▸ **EXCERPT TO READ**:
Upon close study, the researchers found that the two different receptors were nearly identical structurally, explaining why the virus could use either one interchangeably to break into cells. The receptors are similar, Abraham says, because they evolved from a common ancestral protein, and have barely changed through time. In fact, he reports, one of them is essentially the same in roundworms (C. elegans) as in humans, species separated by more than 500 million years of evolution. And the same receptor is conserved in everything in between, from mosquitos (the disease vector) to horses. This explains why the virus can infect a vast range of hosts.

Abraham and his team discovered, further, that two other viruses in the same alphavirus family use the same two receptors to infect cells. One is especially lethal: Eastern Equine Encephalitis (EEE), a mosquito-borne disease which kills about one-third of the people who come down with it, and which causes lifelong debilitating neurological damage in about half those who survive. Even though the number of people infected with EEE in the United States is small—a large outbreak in 2019 infected 34 people in seven states—the human and economic impacts are large. Stryker and Johnston professor of global health Megan Murray recalls seeing several such patients each summer at Massachusetts General Hospital when she was a practicing infectious-disease doctor. “These were otherwise perfectly healthy young people who were abruptly non-verbal, non-ambulatory, severely brain-damaged—and presumably,” she says, “would remain in that state permanently, given the degree of damage detected on imaging. It really was horrifying….” When the late public-health entomologist Andrew Spielman and colleagues quantified the economic impacts in 1995, they found that the cost of caring for a single neurologically impaired survivor of an EEE outbreak that occurred in the 1980s would be about $6.5 million (adjusted to 2022 dollars) during her lifetime.

▸ **PROMPT 1**: According to the excerpt on virus receptors, how many people did the 2019 EEE outbreak in the United States infect?
▸ **PROMPT 2**: For each statement, say whether it agrees with the excerpt on virus receptors, and quote the deciding words. (a) One of the receptors is essentially the same in roundworms as in humans. (b) EEE kills about half of the people who come down with it. (c) The estimated lifetime cost of caring for one neurologically impaired EEE survivor was about $6.5 million in 2022 dollars.
▸ **PROMPT 3**: According to the excerpt on virus receptors, why can the virus use either of the two receptors interchangeably to break into cells?
The material after this point comes from an unrelated source.

▸ **PROVIDED MATERIAL**:

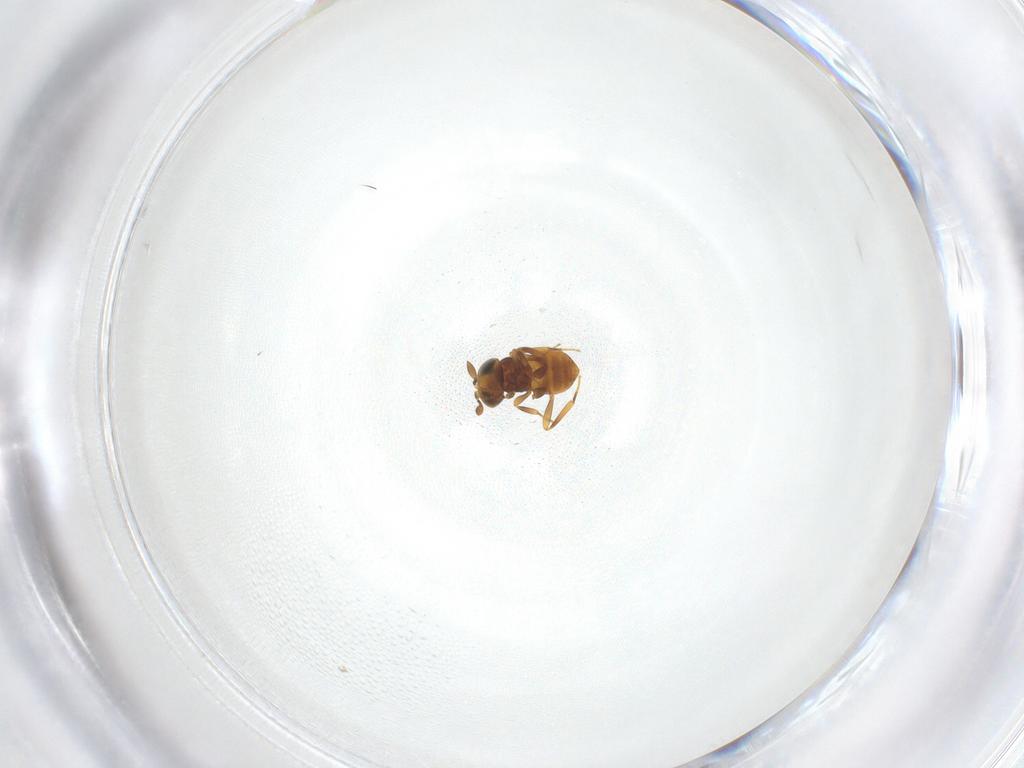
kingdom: Animalia
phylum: Arthropoda
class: Insecta
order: Hymenoptera
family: Scelionidae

▸ **EXERCISE ANSWER 1**: It infected 34 people in seven states.

▸ **EXERCISE ANSWER 2**:
(a) Yes: "one of them is essentially the same in roundworms (C. elegans) as in humans"
(b) No: "kills about one-third of the people who come down with it"
(c) Yes: "about $6.5 million (adjusted to 2022 dollars) during her lifetime"

▸ **EXERCISE ANSWER 3**: The two receptors are nearly identical in structure. They are so similar because they evolved from a common ancestral protein and have barely changed over time.